The chassis dissipates almost 200 W and operates on military aircraft reaching altitudes up to 50,000 ft. Flotherm from Flomerics Inc., Marlborough, Mass., provided the simulation software.

Hybricon engineer Michael Palis says the ATR uses forced-air cooling, so fan performance, heat-sink design, and the amount of airflow going through the enclosure are critical. Problems arise because electronics are difficult to cool at high altitudes, where air has less density than at sea level. Airflow through the device must rise by a large factor just to maintain the same cooling level.

Among other items, the chassis contained a fan, nine PCBs, two power supplies, and two cold walls for mounting various components. Cards in the unit conduct heat to their edges through traces. PCB fasteners provide connections between the PCB and the conductioncard case. The fans draw ambient air across twin heat sinks. The critical requirement: The chassis must maintain PCB temperatures at 75°C or less at high altitudes.

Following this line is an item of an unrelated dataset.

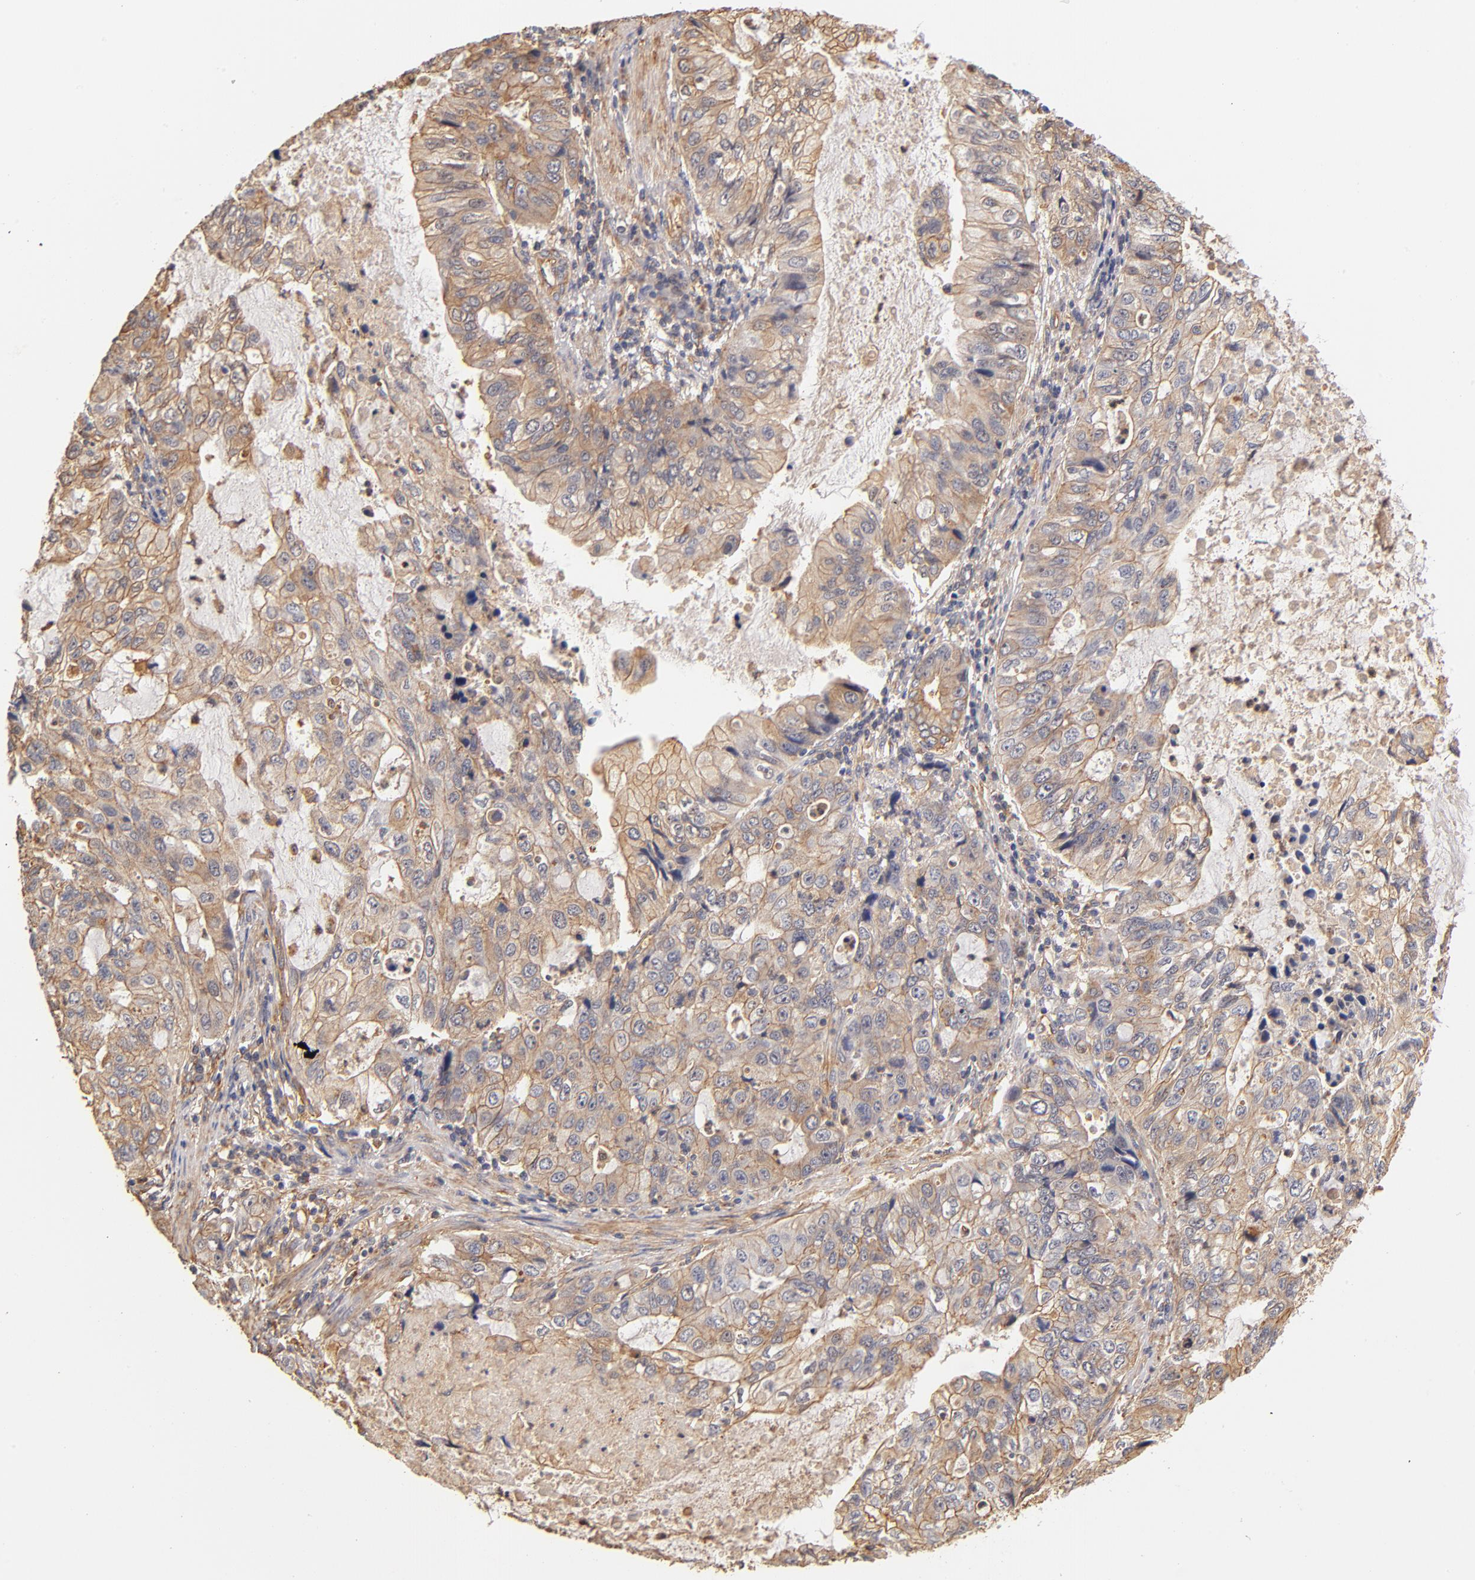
{"staining": {"intensity": "weak", "quantity": ">75%", "location": "cytoplasmic/membranous"}, "tissue": "stomach cancer", "cell_type": "Tumor cells", "image_type": "cancer", "snomed": [{"axis": "morphology", "description": "Adenocarcinoma, NOS"}, {"axis": "topography", "description": "Stomach, upper"}], "caption": "An immunohistochemistry (IHC) photomicrograph of neoplastic tissue is shown. Protein staining in brown highlights weak cytoplasmic/membranous positivity in adenocarcinoma (stomach) within tumor cells.", "gene": "FCMR", "patient": {"sex": "female", "age": 52}}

“We created a Flotherm model using simple cuboid elements to represent most components,” Palis says. “We modeled heat dissipation as a 70% transfer from the PCB to the card cage, and a 30% transfer through the fastener. We used planar sources to simulate heat loadings, and did not consider convection in the card cage.”

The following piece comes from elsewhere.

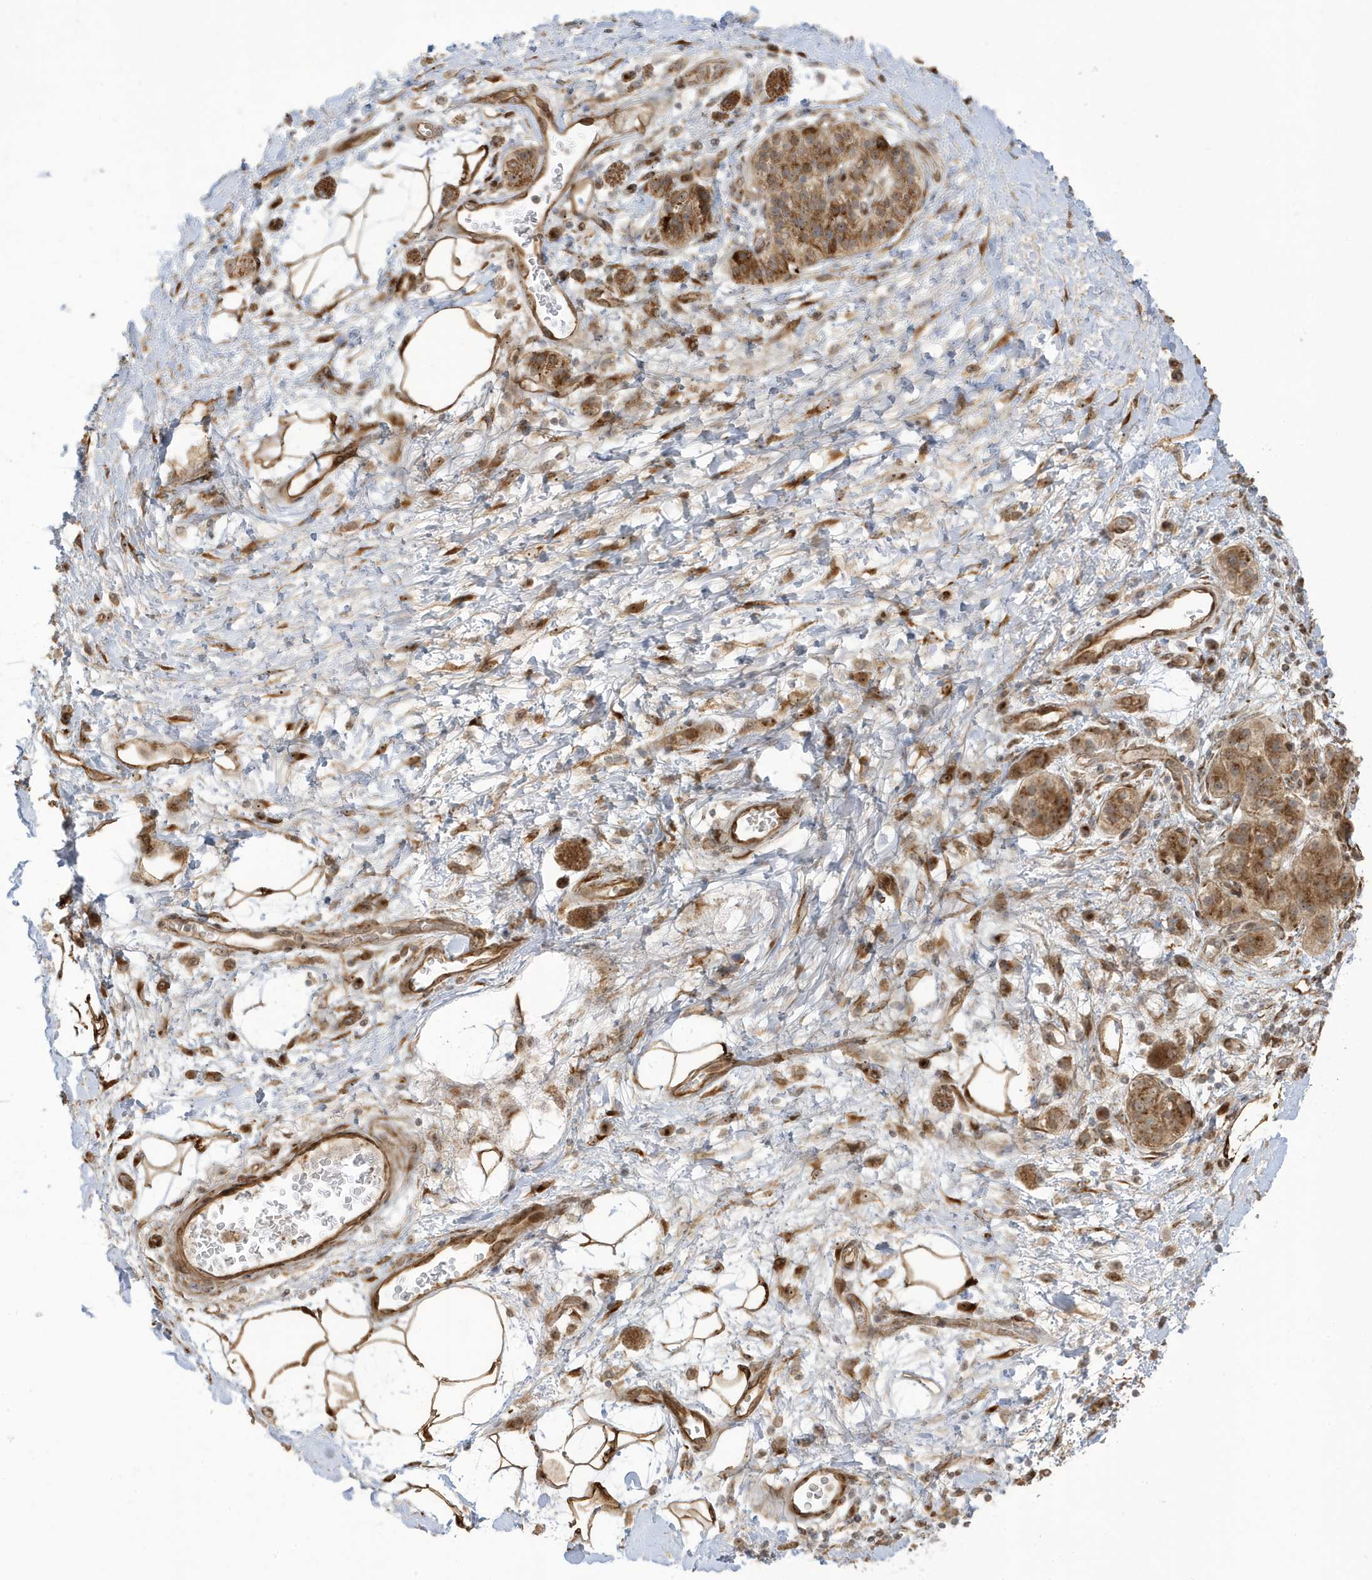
{"staining": {"intensity": "strong", "quantity": ">75%", "location": "cytoplasmic/membranous"}, "tissue": "adipose tissue", "cell_type": "Adipocytes", "image_type": "normal", "snomed": [{"axis": "morphology", "description": "Normal tissue, NOS"}, {"axis": "morphology", "description": "Adenocarcinoma, NOS"}, {"axis": "topography", "description": "Duodenum"}, {"axis": "topography", "description": "Peripheral nerve tissue"}], "caption": "Strong cytoplasmic/membranous expression for a protein is seen in about >75% of adipocytes of unremarkable adipose tissue using immunohistochemistry.", "gene": "ECM2", "patient": {"sex": "female", "age": 60}}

The fan curve came from the manufacturer’s Web site, but Palis modified it to account for varying air density at different altitudes. He selected a fan from the Flotherm library with performance close to the actual fan, tweaked parameters, and dropped the modified fan on the cooling model.

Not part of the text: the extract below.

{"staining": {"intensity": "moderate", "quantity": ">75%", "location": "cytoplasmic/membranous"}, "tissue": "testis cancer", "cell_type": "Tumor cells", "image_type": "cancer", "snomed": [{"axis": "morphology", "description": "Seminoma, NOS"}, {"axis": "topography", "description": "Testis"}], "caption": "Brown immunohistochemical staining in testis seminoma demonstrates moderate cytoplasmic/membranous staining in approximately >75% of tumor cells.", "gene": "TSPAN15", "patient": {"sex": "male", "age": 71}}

“We also optimized the number of fins on the heat sink,” says Palis. “We set up the software to vary parameters over a range, as well as monitor points on the edges of each PCB to track the performance of each design. The software ran each iteration and simulated flow velocity and temperatures in the enclosure.”

Palis swapped in fans until the simulation showed temperatures well below 75°C. The real ATR chassis, based on Flotherm results, performed almost exactly as predicted by the simulation.